Monday, Apr. 04, 1960
Born. To Mickey Mantle, 28, New York Yankees sometime slugger, twice (1956 and 1957) the "Most Valuable Player" in the American League, and Merlyn Mantle, 27: their fourth child, fourth son; in Dallas. Name: Danny Merle. Weight: 7 Ibs. 4 oz.
Born. To Jose Ferrer, 48, Hollywood and Broadway actor and director, and Rosemary Clooney, 31, jukebox and screen songstress: their fifth child, third son; in Santa Monica, Calif. Name: Raphael Francisco. Weight: 5 Ibs. 6 oz.
Married. Lance Reventlow, 24, only son of Barbara Hutton and her second husband, Denmark's Count Court von Haugwitz -Reventlow; and Hollywood Starlet Jill St. John, 19: he for the first time, she for the second; in San Francisco (see PEOPLE).
Married. Otto Preminger, 53, bagel-bald Hollywood producerdirector; and Brunette Patricia Hope Bryce, 29, one of the highest-paid U.S. fashion models; he for the third time, she for the second; in Haifa, Israel, where he is filming Leon Uris' Exodus.
Died.
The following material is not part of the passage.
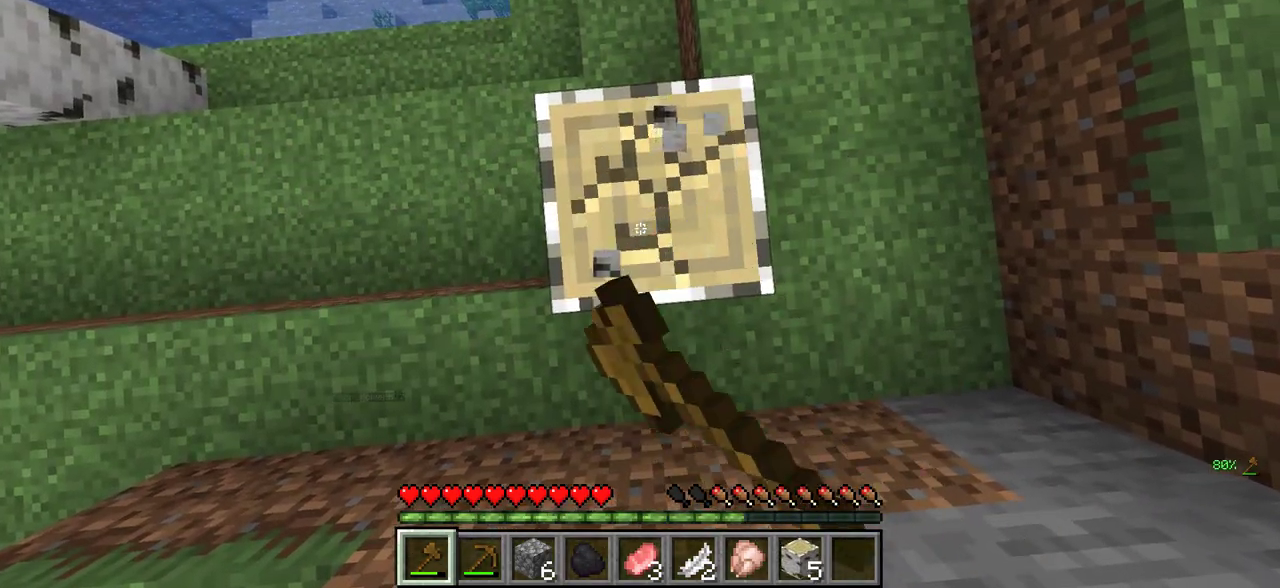
{"keys": [], "mouse": ["left"], "events": []}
Thomas Chamales, 35, boisterous bestselling novelist (Never So Few, Go Naked in the World) who spent last Thanksgiving in jail for beating his wife, Songstress Helen O'Connell, and threatening to kill their two-year-old daughter; of asphyxiation when his cigarette set his apartment on fire; one day before his trial for assault, and two weeks before the publication of his new book. Forget That I Ever Lived; in Beverly Hills, Calif.
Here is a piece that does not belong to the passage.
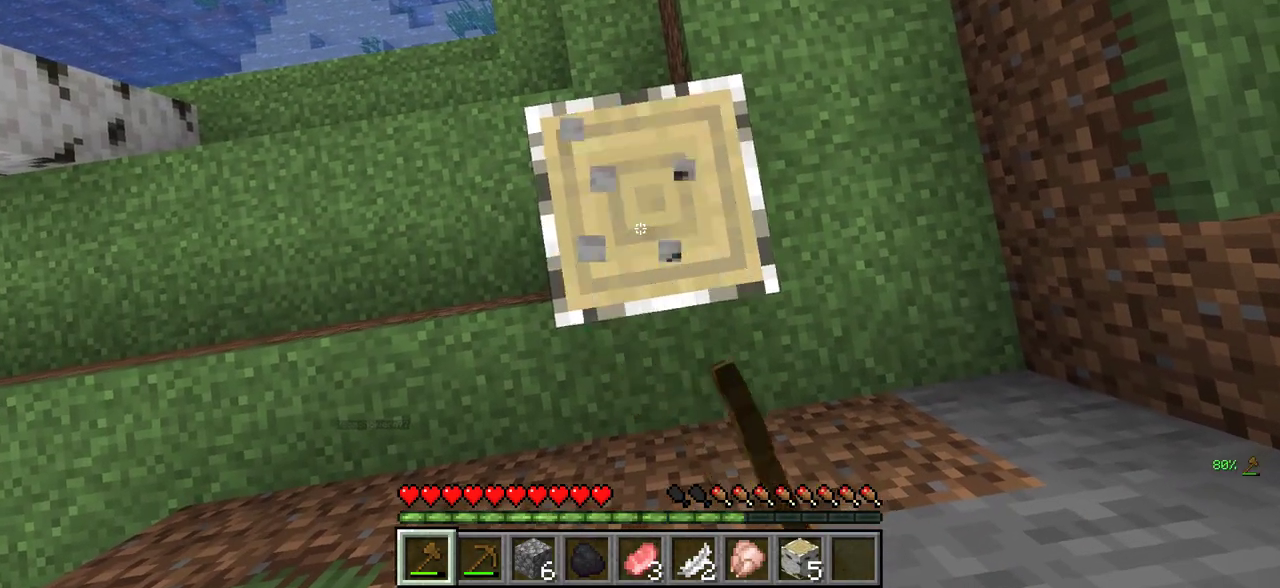
{"keys": ["w"], "mouse": [], "events": [[433, "mouse_left", "up"], [466, "w", "down"]]}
Died. John Lardner, 47, eldest of Humorist Ring Lardner's four sons, war correspondent, sports columnist for Newsweek, television and occasional drama critic for The New Yorker, essayist and satirist (It Beats Working, Strong Cigars and Lovely Women), who published his first work--a poem on Jack Dempsey and Babe Ruth (" . . . both sultans of swat; one hits where other people are, the other where they're not")--when he was eleven, in Columnist Franklin P. Adams' "Conning Tower"; of a heart attack, while writing about F.P.A.'s death (see PRESS) ; in Manhattan.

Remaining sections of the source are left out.